Page-level text extractions:

◆ ◆ ◆ ◆ ◆ ◆ ◆

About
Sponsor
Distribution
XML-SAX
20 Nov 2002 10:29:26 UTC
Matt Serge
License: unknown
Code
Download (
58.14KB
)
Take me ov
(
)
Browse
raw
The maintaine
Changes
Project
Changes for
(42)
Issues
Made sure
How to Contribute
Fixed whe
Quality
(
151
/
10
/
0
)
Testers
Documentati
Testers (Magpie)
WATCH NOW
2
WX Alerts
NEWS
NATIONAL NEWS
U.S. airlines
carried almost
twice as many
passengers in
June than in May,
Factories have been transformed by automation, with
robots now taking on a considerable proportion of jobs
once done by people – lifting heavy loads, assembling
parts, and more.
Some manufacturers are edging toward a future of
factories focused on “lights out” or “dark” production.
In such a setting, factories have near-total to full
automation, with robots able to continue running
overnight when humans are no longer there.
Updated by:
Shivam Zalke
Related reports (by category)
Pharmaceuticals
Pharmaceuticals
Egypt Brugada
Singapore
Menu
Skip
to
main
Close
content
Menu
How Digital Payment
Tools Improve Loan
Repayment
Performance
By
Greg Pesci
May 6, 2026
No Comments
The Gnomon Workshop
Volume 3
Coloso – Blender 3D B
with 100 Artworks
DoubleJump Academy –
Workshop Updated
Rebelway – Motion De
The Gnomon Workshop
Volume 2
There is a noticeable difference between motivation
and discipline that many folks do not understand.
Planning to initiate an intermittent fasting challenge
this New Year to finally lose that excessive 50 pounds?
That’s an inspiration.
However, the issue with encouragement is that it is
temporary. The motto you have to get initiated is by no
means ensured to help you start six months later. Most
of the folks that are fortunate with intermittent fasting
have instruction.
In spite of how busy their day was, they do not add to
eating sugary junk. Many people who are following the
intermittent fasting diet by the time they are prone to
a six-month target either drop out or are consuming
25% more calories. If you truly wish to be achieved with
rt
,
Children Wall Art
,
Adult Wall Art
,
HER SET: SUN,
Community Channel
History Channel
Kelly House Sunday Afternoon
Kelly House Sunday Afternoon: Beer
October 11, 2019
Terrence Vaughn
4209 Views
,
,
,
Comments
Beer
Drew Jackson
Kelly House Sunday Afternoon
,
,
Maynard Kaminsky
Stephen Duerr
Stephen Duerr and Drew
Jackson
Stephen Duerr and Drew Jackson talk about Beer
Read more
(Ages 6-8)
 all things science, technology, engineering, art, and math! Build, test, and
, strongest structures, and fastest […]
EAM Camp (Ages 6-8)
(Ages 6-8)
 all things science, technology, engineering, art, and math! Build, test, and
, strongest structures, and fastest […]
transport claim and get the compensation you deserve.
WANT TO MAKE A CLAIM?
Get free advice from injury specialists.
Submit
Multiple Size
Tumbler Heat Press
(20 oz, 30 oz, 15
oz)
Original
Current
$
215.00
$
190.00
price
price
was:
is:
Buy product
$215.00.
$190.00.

◆ ◆ ◆ ◆ ◆ ◆ ◆

- [WHAT THE TASK ASKS]
A bare number is the whole answer: state how many lines in the data above contain "with".

- [EXERCISE ANSWER]
6